══ FRAGMENTO DE LECTURA

Jorge Soley Climent
Vamos, una estratagema no muy diferente de la que utilizó Stalin cuando, tras verificar el escaso eco entre el campesinado ruso de sus proclamas internacionalistas, echó mano de la “sagrada tierra rusa” y de las hazañas de Alexander Nevski en su lucha contra los caballeros teutónicos para encender los ánimos de ese campesinado que debía frenar el avance alemán.
¿Cuándo nace la “patria”?
El libro, por otra parte, es un ejemplo de estudio histórico serio y sistemático. Jean de Viguerie inicia su periplo intelectual en el Medievo, en el que encontramos a la “dulce Francia” en las canciones de gesta y sigue por la época de la guerra de los Cien años, en la que aparece siempre vinculada a la realeza que la ha ido gestando. La palabra patria aún no ha cuajado en la lengua vulgar y se habla de “Francia” o de “país”, reservándose la palabra patria para los tratados morales y estudios eruditos.

════
══ REGISTROS EXTRAÍDOS

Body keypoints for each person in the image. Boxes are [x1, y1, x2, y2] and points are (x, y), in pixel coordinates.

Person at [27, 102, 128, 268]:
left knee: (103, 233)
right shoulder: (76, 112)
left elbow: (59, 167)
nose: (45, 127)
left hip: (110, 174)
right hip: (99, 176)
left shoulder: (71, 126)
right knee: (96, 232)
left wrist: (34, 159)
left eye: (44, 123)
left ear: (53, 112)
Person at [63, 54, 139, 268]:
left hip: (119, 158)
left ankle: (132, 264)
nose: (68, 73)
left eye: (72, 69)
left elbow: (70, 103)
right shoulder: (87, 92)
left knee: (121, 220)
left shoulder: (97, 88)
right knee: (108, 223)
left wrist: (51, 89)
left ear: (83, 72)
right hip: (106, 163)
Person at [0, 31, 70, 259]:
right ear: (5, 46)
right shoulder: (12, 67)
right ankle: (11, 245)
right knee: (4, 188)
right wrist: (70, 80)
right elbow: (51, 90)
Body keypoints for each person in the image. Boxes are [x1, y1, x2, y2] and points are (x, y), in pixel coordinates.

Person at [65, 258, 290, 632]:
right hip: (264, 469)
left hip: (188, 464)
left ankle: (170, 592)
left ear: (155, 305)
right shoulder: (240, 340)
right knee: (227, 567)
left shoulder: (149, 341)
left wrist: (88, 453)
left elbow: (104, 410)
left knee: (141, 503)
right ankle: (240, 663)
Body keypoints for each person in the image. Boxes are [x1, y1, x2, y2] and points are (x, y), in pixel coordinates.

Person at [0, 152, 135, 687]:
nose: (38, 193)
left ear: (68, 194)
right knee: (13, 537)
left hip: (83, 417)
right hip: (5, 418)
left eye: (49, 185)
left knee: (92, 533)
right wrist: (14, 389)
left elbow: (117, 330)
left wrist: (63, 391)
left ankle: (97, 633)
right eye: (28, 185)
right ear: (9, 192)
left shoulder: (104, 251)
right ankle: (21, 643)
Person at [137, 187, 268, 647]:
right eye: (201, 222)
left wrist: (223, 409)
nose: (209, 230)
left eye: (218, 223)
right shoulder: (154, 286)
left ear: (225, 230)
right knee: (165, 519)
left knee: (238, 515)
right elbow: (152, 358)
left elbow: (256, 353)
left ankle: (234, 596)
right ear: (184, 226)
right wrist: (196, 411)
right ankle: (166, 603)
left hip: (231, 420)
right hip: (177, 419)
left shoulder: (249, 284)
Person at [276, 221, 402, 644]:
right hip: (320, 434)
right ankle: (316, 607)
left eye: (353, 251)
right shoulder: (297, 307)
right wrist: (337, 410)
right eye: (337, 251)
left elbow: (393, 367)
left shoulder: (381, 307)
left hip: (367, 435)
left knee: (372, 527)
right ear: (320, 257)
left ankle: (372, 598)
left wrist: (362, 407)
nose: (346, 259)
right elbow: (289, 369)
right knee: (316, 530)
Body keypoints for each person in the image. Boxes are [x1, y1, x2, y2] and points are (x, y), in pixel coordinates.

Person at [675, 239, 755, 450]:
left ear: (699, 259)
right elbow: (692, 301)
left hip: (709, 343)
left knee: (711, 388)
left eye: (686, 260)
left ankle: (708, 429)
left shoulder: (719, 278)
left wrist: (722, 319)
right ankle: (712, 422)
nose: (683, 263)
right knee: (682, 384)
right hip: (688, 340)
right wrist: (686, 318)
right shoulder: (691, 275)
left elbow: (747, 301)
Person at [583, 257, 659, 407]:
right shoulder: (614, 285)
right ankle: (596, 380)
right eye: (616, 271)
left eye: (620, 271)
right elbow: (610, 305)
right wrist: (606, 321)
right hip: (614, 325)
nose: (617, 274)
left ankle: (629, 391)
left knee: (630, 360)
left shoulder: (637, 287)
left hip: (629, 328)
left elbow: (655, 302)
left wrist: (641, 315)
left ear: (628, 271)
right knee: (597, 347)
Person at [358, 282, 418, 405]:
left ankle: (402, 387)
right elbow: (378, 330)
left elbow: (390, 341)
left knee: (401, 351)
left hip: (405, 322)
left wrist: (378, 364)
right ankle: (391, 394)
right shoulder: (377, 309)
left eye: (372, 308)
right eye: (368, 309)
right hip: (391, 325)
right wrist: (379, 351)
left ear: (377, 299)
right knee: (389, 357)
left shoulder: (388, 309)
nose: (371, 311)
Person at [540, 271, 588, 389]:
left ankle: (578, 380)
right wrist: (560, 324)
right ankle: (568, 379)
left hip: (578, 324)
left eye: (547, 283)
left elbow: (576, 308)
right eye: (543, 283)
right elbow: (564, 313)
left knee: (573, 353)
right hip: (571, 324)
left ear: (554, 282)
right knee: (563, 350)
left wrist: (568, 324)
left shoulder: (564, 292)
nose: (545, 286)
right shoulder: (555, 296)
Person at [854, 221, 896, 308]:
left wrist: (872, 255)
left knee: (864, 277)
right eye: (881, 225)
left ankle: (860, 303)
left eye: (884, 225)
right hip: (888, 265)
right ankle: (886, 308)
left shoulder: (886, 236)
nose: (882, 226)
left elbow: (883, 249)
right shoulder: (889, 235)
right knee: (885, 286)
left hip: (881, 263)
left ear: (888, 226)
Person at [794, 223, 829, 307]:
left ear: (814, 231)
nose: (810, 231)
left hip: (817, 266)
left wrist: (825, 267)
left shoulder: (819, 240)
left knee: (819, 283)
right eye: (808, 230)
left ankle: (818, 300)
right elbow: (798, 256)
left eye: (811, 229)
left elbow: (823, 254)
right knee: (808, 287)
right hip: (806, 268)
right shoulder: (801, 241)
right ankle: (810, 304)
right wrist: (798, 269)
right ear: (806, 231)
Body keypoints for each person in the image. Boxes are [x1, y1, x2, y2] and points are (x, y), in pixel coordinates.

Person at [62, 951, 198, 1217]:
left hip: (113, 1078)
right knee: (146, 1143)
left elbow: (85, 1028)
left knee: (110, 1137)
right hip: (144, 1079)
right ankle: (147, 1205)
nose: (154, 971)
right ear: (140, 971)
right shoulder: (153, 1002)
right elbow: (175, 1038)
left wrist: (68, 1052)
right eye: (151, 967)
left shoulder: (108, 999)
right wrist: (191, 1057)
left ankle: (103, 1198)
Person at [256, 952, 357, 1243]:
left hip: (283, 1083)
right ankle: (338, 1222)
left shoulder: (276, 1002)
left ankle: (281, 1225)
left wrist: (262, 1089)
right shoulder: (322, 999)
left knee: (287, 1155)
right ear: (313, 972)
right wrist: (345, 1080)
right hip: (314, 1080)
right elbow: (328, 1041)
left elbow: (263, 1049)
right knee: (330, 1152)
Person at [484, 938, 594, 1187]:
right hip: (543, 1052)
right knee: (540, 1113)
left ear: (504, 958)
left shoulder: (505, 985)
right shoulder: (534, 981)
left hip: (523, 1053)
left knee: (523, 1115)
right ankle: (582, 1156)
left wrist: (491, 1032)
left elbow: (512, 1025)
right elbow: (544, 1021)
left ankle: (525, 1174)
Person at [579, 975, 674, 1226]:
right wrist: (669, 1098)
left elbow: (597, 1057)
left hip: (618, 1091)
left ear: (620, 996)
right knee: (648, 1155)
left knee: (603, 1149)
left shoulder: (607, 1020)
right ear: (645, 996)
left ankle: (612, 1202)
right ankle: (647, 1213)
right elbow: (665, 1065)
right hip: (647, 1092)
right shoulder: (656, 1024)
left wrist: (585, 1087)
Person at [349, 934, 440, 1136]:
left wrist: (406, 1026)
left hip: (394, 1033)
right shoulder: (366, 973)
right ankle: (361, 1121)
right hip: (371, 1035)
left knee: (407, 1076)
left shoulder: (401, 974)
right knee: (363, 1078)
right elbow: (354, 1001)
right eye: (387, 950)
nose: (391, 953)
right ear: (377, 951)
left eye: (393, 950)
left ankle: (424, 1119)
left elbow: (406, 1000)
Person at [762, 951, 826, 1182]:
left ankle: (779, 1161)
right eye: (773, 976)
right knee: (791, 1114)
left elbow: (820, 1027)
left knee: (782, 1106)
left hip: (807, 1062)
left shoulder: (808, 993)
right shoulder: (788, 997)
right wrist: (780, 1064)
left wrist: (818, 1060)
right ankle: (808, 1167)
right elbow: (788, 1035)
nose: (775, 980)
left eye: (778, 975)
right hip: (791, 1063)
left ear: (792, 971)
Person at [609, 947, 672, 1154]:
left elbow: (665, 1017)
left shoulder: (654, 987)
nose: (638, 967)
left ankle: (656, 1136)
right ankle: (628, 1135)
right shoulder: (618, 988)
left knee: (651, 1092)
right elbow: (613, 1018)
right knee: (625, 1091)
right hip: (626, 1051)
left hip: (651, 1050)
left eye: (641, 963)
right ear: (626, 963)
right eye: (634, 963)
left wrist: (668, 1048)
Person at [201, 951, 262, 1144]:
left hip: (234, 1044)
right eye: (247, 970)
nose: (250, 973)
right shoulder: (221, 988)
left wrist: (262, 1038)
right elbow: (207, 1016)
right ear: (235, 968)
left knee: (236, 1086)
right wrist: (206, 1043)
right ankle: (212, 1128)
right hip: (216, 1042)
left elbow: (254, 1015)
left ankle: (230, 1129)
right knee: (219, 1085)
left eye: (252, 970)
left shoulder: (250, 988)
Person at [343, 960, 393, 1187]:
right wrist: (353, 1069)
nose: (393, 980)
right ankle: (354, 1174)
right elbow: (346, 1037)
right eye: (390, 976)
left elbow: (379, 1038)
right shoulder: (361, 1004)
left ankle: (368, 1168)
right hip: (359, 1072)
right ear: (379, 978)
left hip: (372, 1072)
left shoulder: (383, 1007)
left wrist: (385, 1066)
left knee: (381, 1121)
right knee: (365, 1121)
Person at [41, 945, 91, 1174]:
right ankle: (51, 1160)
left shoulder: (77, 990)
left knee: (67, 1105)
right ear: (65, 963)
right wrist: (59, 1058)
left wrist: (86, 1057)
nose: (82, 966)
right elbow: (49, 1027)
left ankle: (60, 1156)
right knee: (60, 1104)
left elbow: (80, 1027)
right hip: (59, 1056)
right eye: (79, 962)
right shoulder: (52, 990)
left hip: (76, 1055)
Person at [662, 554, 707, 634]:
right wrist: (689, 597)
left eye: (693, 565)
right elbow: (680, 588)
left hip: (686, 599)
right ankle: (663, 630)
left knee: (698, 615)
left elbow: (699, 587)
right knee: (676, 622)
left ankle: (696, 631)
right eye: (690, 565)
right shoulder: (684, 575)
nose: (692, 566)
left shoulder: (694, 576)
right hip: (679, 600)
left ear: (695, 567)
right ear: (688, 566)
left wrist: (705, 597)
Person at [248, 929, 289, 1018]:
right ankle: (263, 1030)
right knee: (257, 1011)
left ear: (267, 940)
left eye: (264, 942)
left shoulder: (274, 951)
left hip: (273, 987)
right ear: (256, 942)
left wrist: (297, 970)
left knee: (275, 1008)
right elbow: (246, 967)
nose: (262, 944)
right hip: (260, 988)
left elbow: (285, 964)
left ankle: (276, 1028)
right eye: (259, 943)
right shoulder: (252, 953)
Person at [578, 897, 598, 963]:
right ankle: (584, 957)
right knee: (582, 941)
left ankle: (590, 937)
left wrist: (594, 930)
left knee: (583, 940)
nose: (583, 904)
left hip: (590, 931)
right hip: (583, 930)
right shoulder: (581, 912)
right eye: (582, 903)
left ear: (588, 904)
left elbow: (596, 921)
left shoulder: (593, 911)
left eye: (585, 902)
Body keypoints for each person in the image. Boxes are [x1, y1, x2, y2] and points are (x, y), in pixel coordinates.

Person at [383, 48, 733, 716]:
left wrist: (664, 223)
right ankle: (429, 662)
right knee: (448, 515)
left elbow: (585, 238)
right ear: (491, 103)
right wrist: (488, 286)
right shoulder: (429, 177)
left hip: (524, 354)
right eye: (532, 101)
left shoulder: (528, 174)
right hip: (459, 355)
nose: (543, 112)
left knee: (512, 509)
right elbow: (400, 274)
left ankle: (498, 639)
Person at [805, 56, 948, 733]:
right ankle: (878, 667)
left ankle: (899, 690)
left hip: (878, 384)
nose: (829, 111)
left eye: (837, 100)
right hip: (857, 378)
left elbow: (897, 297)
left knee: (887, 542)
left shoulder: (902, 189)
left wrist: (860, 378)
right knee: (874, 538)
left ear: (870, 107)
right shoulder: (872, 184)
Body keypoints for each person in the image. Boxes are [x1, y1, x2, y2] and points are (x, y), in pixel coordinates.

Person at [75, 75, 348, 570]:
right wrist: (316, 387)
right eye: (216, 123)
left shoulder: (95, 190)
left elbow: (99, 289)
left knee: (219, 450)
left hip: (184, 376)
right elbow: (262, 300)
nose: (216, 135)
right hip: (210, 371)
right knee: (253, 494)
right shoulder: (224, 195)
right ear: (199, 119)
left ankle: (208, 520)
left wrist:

════

CONSIGNA 1 => En el texto sobre el origen de la patria, ¿a qué escritos quedaba reservada la palabra patria mientras aún no había cuajado en la lengua vulgar?
CONSIGNA 2 => Prosigue el texto sobre el origen de la patria desde el punto en que termina.

RESPUESTA 1 => A los tratados morales y a los estudios eruditos.

RESPUESTA 2 =>
El siglo XVII ve aparecer un nuevo mundo y un nuevo concepto, el de “Estado”, cobra protagonismo: Luis XIV dirá en sus últimos momentos “yo me voy pero el Estado permanecerá siempre”. El siguiente paso, definitivo, será dado por los que Viguerie llama teóricos de la patria filosófica: D’Aguesseau, Montesquieu, Coyer. Son ellos quienes operan la tarea simplificadora necesaria para desencarnar la patria y transformar el antiguo patriotismo en ideología, reduciendo la patria al Estado (y posteriormente éste al régimen republicano). En este contexto es Montesquieu quien añadirá el elemento igualitario como componente esencial de la patria, lo que llevará a concluir que sólo puede existir verdadera patria en un régimen democrático, de donde se sigue que el amor a la patria y el amor a la igualdad se confunden, convirtiéndose ese patriotismo en un determinado tipo de ideología. Los vulgarizadores de esta nueva concepción no serán otros que Voltaire y Jaucourt, que prepararán el terreno para la irrupción de la patria revolucionaria, que lleva al paroxismo la anterior patria ideológica.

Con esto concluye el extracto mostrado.